** YOUR GOAL **
Among the lines of data below, reproduce only those from the one with "focal_35mm: 43" through the one with "focal_mm: 43", exactly as they stand, both ends included.

** DATA SECTION **
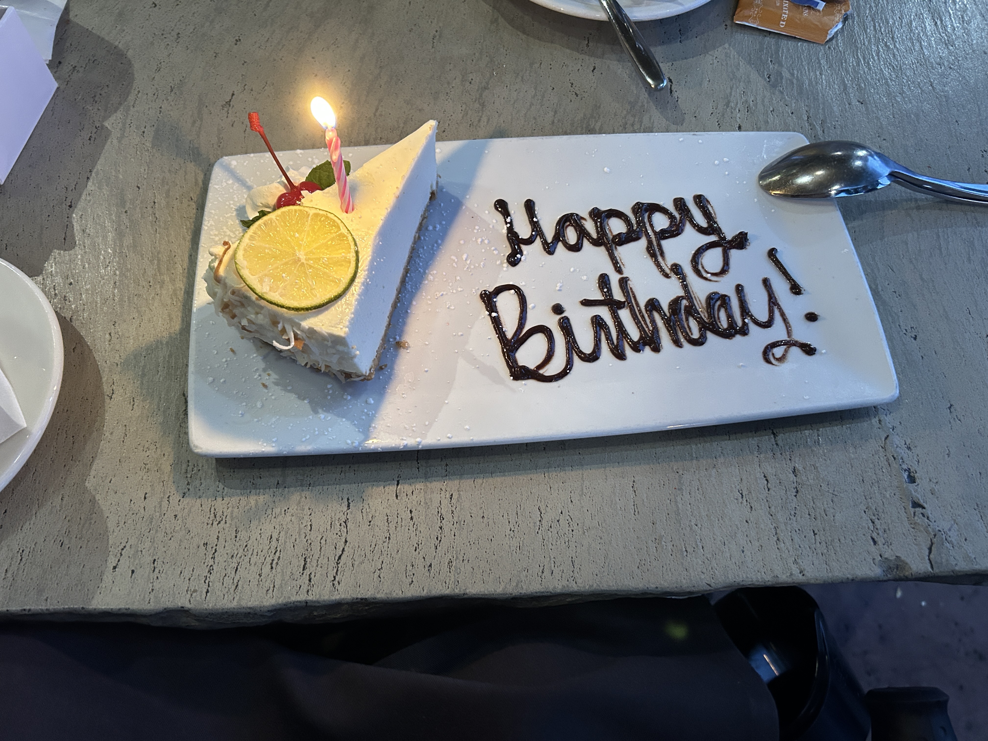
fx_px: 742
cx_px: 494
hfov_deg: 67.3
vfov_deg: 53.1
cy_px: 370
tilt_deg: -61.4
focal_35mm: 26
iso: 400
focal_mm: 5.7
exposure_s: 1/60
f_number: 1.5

...

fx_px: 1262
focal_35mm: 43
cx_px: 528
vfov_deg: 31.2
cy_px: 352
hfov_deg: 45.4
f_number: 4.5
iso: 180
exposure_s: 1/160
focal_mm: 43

* * *

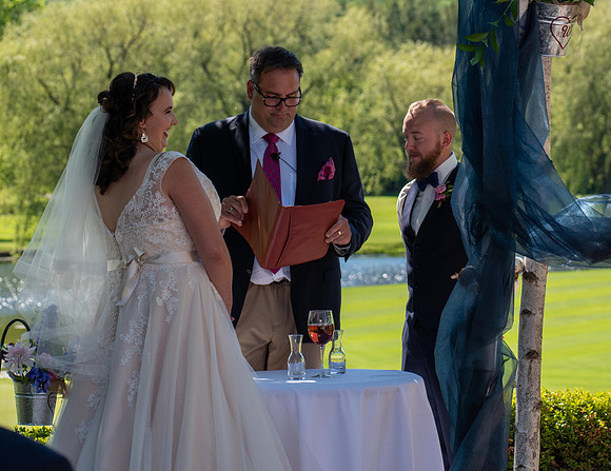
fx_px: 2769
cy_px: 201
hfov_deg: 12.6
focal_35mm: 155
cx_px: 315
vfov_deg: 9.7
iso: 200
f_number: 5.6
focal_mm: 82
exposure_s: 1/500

** OUTPUT **
focal_35mm: 43
cx_px: 528
vfov_deg: 31.2
cy_px: 352
hfov_deg: 45.4
f_number: 4.5
iso: 180
exposure_s: 1/160
focal_mm: 43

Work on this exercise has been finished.